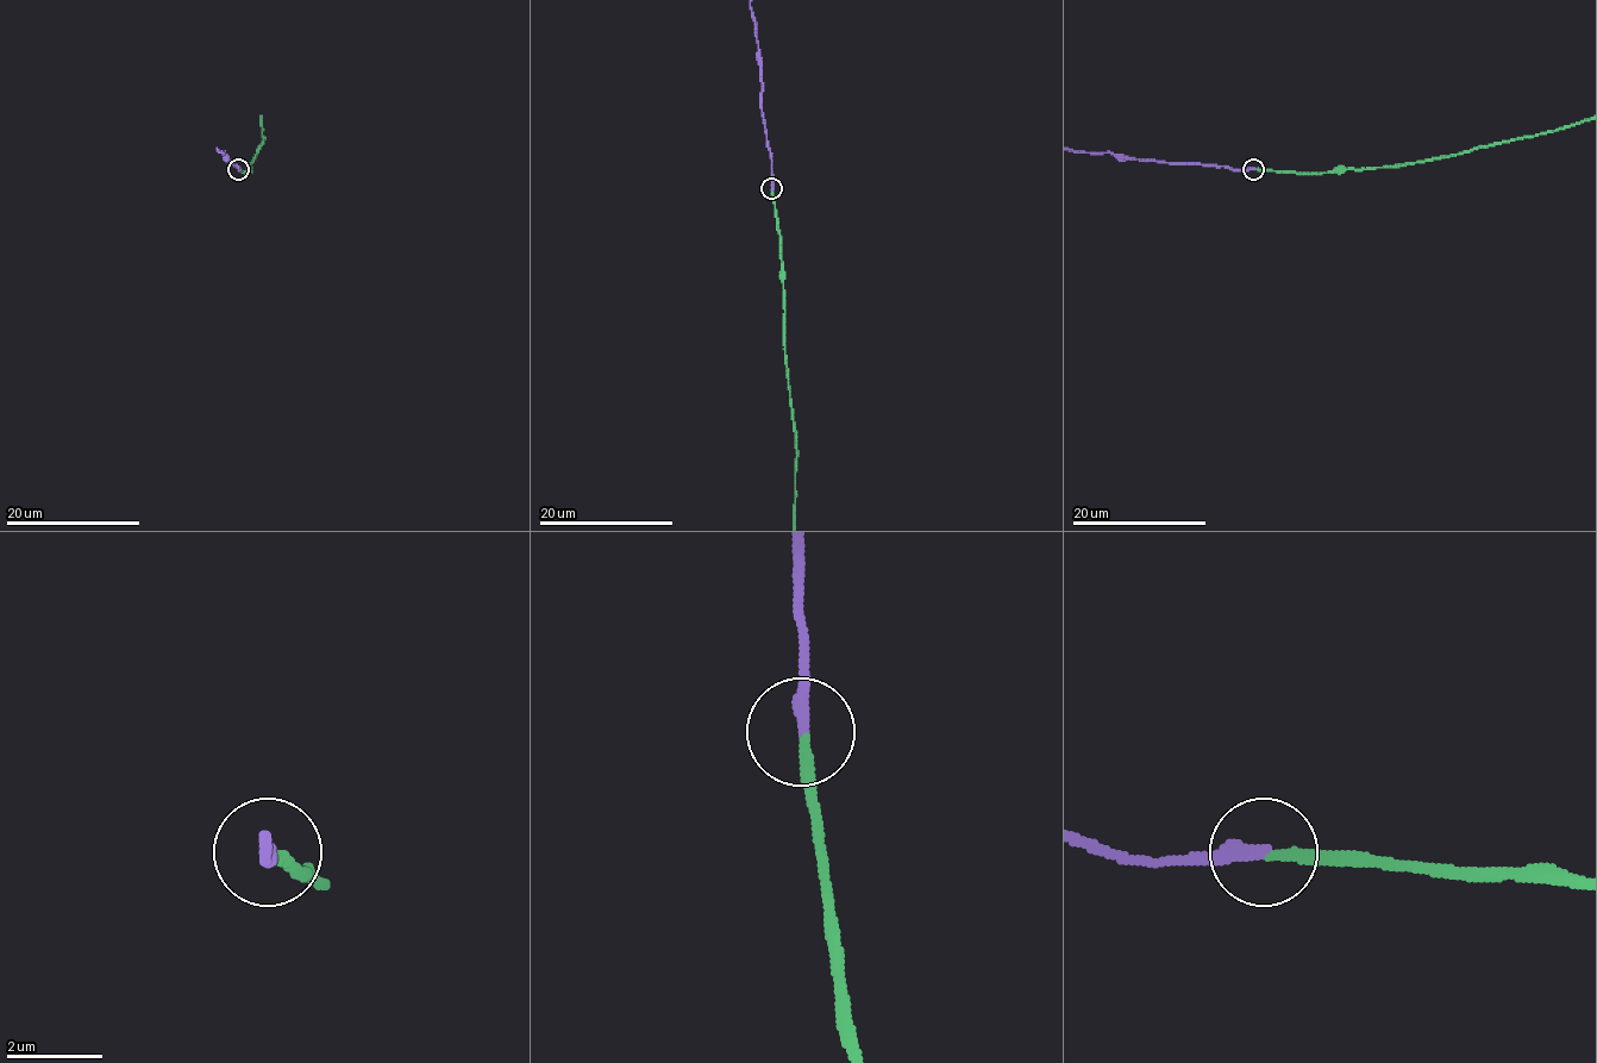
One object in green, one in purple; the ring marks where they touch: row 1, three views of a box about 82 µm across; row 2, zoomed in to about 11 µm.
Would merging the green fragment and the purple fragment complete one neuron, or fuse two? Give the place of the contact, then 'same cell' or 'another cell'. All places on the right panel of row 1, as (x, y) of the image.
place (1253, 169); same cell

..............................

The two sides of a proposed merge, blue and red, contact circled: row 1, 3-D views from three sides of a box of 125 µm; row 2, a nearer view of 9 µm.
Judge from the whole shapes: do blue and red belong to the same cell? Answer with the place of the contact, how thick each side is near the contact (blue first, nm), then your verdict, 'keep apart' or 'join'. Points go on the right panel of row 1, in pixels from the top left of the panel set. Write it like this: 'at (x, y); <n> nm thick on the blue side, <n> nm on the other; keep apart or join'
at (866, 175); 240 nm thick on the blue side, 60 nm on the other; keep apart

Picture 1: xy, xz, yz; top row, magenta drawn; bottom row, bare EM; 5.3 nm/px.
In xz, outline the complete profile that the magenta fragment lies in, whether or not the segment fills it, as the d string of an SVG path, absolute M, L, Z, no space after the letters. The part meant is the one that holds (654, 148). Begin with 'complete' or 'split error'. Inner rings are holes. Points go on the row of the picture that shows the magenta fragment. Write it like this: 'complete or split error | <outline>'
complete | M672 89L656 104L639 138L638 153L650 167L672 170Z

..............................

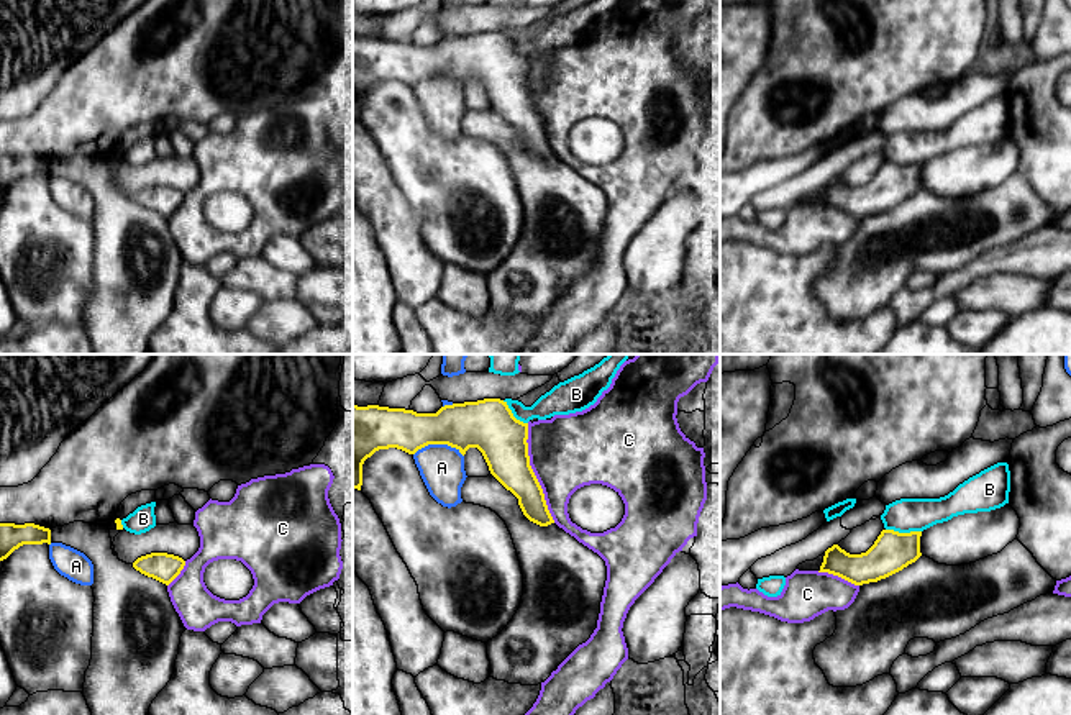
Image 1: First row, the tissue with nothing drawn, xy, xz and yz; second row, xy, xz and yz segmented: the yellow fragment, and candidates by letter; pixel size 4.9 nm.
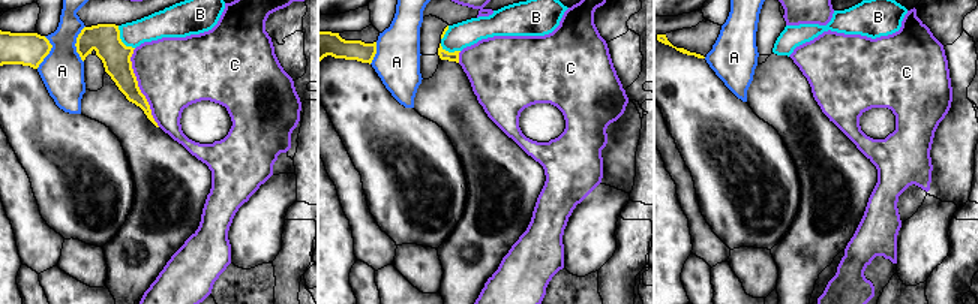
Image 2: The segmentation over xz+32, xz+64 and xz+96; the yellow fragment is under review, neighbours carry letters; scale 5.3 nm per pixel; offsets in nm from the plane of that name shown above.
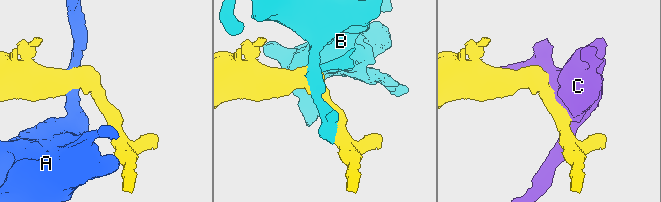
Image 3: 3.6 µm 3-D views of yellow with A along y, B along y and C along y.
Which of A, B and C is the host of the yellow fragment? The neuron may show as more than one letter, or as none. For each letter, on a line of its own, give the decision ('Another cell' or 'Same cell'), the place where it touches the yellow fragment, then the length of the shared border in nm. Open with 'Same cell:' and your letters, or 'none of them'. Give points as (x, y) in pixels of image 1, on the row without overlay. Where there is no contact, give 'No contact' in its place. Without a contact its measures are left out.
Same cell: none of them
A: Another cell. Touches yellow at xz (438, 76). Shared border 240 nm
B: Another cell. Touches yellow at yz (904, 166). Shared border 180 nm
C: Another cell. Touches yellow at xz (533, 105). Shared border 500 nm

..............................

WHAT YOU HAVE TO DO :: Using the records above, print exactly the lines between the ones containing "Image 1: First" and "Image 3: 3.6", inclusive, and nothing else; no pictures.

RESPONSE ::
Image 1: First row, the tissue with nothing drawn, xy, xz and yz; second row, xy, xz and yz segmented: the yellow fragment, and candidates by letter; pixel size 4.9 nm.
Image 2: The segmentation over xz+32, xz+64 and xz+96; the yellow fragment is under review, neighbours carry letters; scale 5.3 nm per pixel; offsets in nm from the plane of that name shown above.
Image 3: 3.6 µm 3-D views of yellow with A along y, B along y and C along y.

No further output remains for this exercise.